● Your goal
Locate every line in the listing below that contains the word "across", and copy each of those lines.

(Beginning of Data under study)

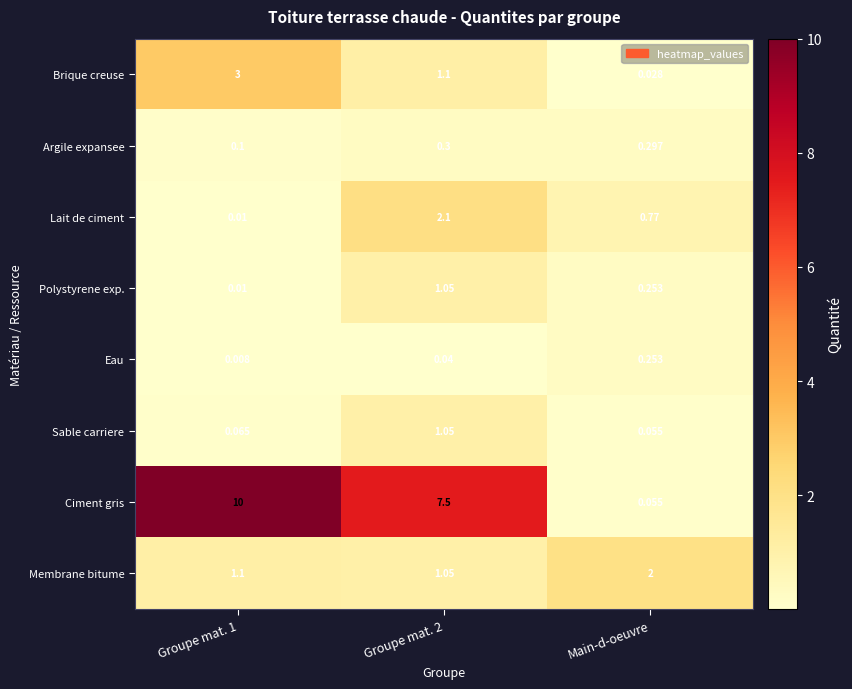

Which series has the largest total across all categories?

Ciment gris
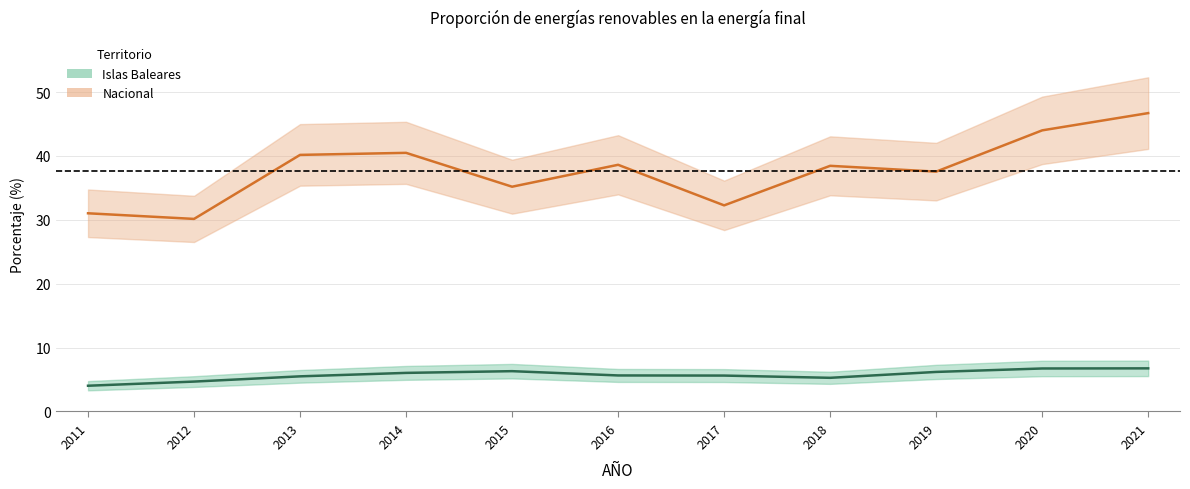

What is the difference between the Nacional values at 2011 and 2017?

1.2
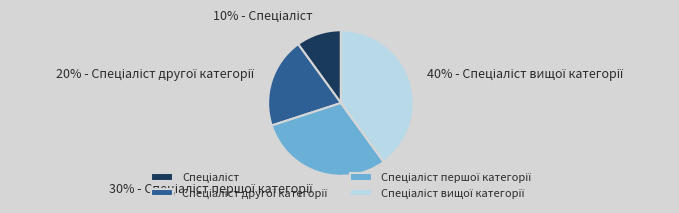

Is there a majority slice in this chart?

No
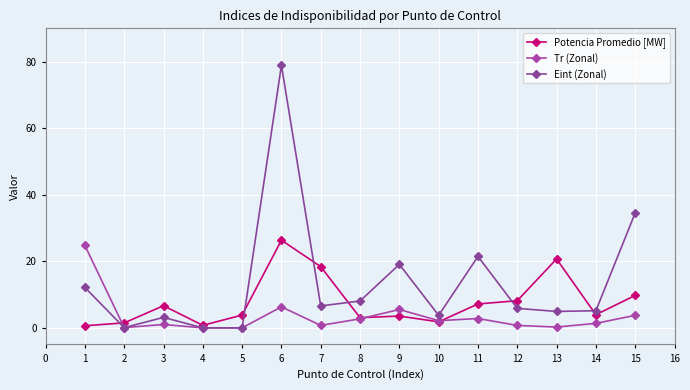

What is the sum of the Eint (Zonal) values at 7 and 8?

14.7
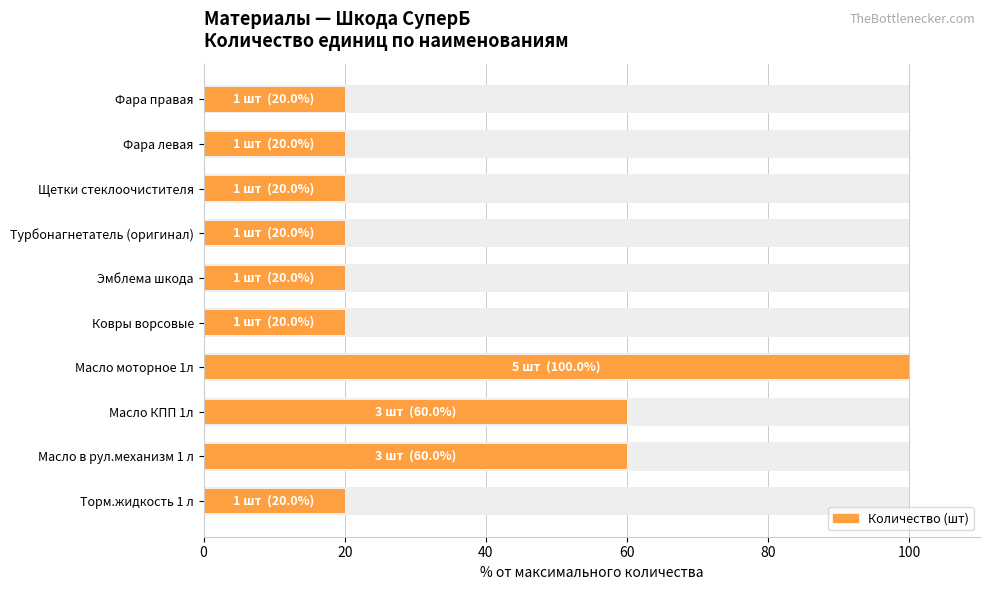

The chart shows a value of 20 at Торм.жидкость 1 л. True or false?

True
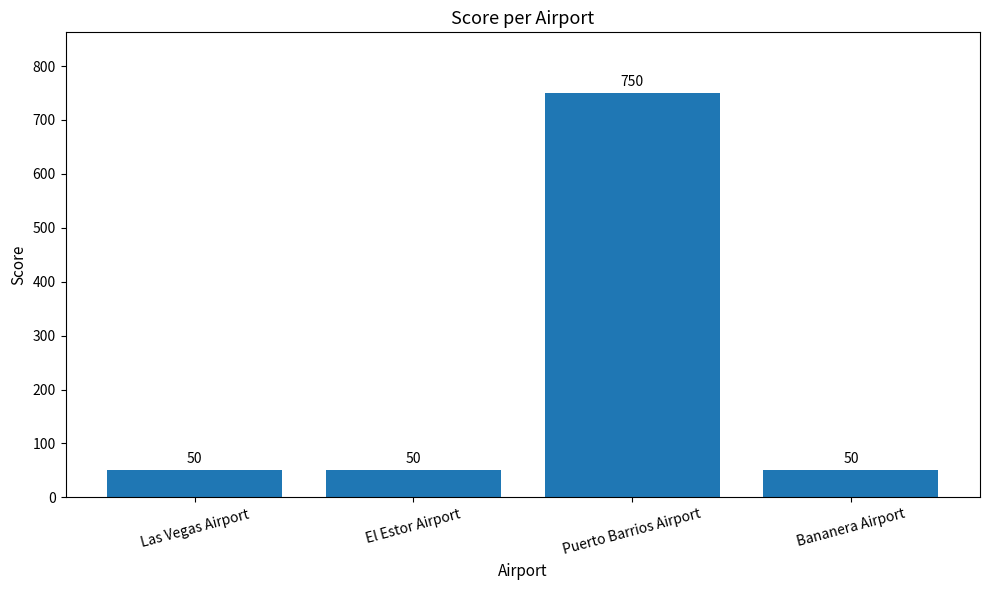

At which category does the chart reach its peak across all series?

Puerto Barrios Airport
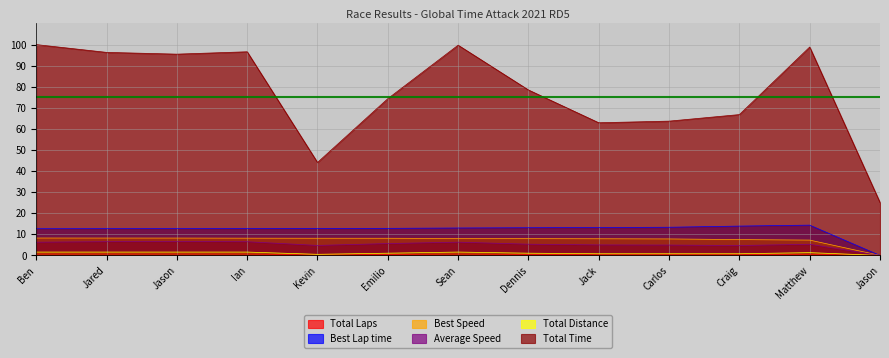

Is it true that Best Lap time equals 22.0 at Jared?

False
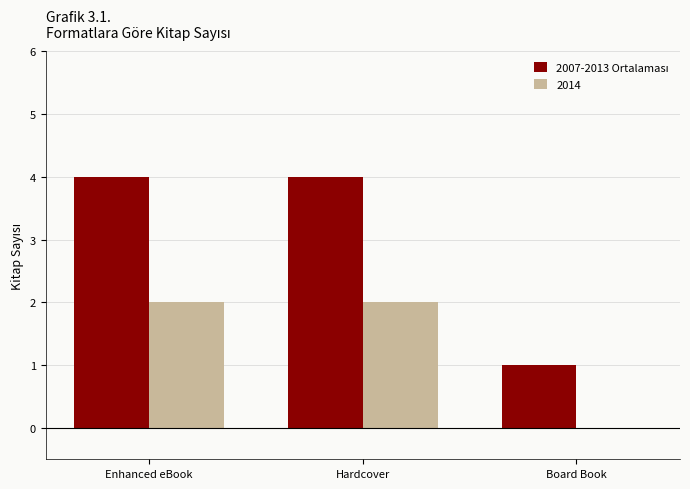

What is the sum of all 2014 values?

4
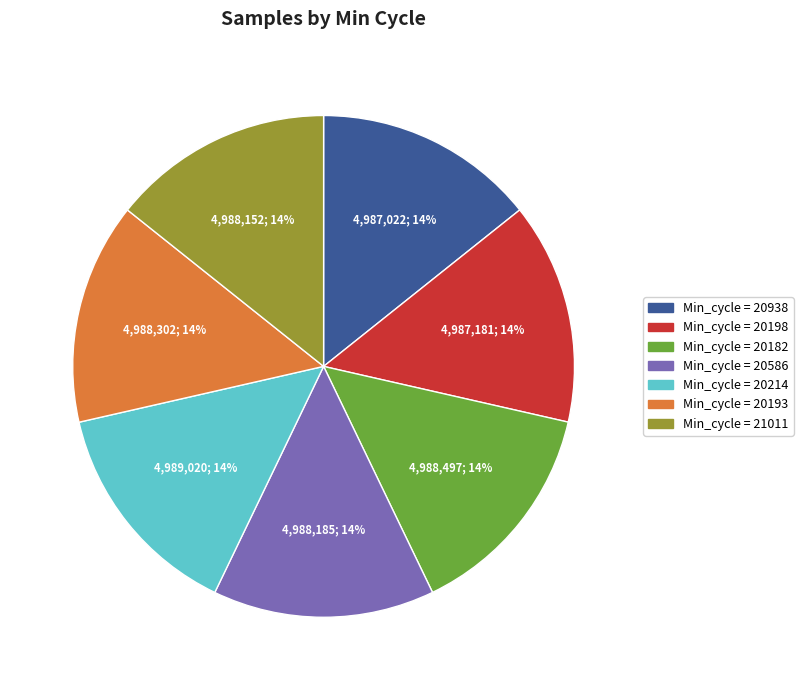

To the nearest percent, what is the average slice percentage?

14%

(End of Data under study)

● Response box
Which series has the largest total across all categories?
At which category does the chart reach its peak across all series?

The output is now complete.